The lockdown, imposed two weeks into March, has had no significant impact on unemployment in Q1, according to NBU estimates. Meanwhile, unemployment in Q2 will rise to about 12% in seasonally adjusted terms.

How the lockdown impacted remittances from abroad

Up until now, the consensus has been that sizable remittances from migrant workers mitigate the effects of crises on migrants’ home countries.But the distinguishing feature of the current crisis, apart from the cooling of global economic activity, is national border closures across the worlds. Experts estimate that about 10% of migrant workers have returned to Ukraine during the quarantine, and another 10% who planned to leave for seasonal work in Q2 will not do so. At the same time, the incomes of those remaining abroad will decline as the economies of the host countries cool off. Subject to these projections, the NBU has revised its forecast of migrant worker remittances to USD 10 billion from USD 12.5 billion. The forecast assumes that most quarantine restrictions will have been lifted by the end of Q2 2020. The fall in remittances, however, will be more than offset by a decrease in Ukrainians’ travel expenses.

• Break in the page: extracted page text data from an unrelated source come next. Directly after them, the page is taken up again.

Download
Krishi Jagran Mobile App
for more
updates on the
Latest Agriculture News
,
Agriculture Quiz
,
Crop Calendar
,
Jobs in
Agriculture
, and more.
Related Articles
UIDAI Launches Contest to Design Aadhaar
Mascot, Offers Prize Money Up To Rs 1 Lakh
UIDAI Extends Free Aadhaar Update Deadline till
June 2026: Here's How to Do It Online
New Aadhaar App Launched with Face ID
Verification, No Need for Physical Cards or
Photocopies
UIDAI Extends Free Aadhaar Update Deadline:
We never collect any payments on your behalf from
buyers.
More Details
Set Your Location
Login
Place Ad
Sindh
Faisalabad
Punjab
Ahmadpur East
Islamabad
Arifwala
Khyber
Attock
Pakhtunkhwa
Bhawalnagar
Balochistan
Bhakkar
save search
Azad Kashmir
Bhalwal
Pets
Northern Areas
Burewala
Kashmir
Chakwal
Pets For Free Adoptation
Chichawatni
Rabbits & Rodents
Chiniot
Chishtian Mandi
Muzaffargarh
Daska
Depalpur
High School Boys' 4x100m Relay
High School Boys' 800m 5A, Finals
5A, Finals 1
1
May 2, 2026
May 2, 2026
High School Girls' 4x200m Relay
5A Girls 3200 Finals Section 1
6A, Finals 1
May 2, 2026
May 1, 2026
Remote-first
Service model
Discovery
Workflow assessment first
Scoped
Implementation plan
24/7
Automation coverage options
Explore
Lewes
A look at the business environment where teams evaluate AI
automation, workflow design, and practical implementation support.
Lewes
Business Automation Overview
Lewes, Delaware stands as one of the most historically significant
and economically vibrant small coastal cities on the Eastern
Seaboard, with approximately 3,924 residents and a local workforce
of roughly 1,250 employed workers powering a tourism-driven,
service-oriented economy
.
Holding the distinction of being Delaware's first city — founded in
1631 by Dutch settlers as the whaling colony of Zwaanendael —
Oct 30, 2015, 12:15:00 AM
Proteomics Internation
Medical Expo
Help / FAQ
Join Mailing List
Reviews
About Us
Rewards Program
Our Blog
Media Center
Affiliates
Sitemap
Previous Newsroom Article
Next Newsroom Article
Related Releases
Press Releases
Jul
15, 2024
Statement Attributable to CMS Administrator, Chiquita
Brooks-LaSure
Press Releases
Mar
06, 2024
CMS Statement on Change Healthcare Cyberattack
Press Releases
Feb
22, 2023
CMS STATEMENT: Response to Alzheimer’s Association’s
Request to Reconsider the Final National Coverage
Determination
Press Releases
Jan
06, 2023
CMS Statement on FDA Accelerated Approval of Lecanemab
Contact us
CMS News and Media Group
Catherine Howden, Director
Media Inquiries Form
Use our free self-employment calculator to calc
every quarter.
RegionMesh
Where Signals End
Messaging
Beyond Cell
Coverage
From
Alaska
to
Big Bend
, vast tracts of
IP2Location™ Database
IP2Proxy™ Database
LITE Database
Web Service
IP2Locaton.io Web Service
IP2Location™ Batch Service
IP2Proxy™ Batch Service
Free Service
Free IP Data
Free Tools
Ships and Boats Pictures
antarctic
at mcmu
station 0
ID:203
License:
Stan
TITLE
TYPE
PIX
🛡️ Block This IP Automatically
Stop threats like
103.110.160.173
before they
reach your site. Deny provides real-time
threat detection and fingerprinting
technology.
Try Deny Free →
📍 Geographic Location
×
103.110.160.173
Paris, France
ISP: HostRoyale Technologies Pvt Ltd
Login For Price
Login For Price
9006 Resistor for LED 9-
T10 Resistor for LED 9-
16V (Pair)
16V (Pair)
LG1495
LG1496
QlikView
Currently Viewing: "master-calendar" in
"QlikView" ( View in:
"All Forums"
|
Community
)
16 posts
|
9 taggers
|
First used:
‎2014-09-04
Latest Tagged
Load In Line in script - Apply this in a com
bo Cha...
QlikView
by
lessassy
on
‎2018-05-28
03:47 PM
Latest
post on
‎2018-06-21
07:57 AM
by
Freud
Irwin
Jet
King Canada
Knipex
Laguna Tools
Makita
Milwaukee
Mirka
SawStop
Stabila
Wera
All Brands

Ukraine revised the state budget for 2020

In early April, the Parliament approved amendments to the Law of Ukraine On State Budget for 2020, which specify a significant widening of the budget deficit – to 7.5% from 2.1% of GDP. These changes primarily arose from the revised macroeconomic outlook and the need to take measures to contain the spread of the COVID-19 disease, to support entrepreneurs, and to aid vulnerable demographics.

Temporarily increasing the state budget deficit will not pose a threat to macrofinancial stability. Thanks to reforms in the banking and energy sectors, the wide general government sector deficit as a percentage of GDP will remain substantially smaller than in previous crises.

The budget deficit is to be financed out of borrowed funds, primarily IMF loans and official funding from other international institutions. The main risk to this plan is a delay in cooperation with the IMF, which may also make it impossible for Ukraine to obtain funding from the World Bank and the European Commission.

The Inflation Report reflects the NBU’s perspective on the current and future state of Ukraine's economy, with an emphasis on inflation, which is the basis of monetary policy decisions. The NBU has published the quarterly Inflation Report since April 2015.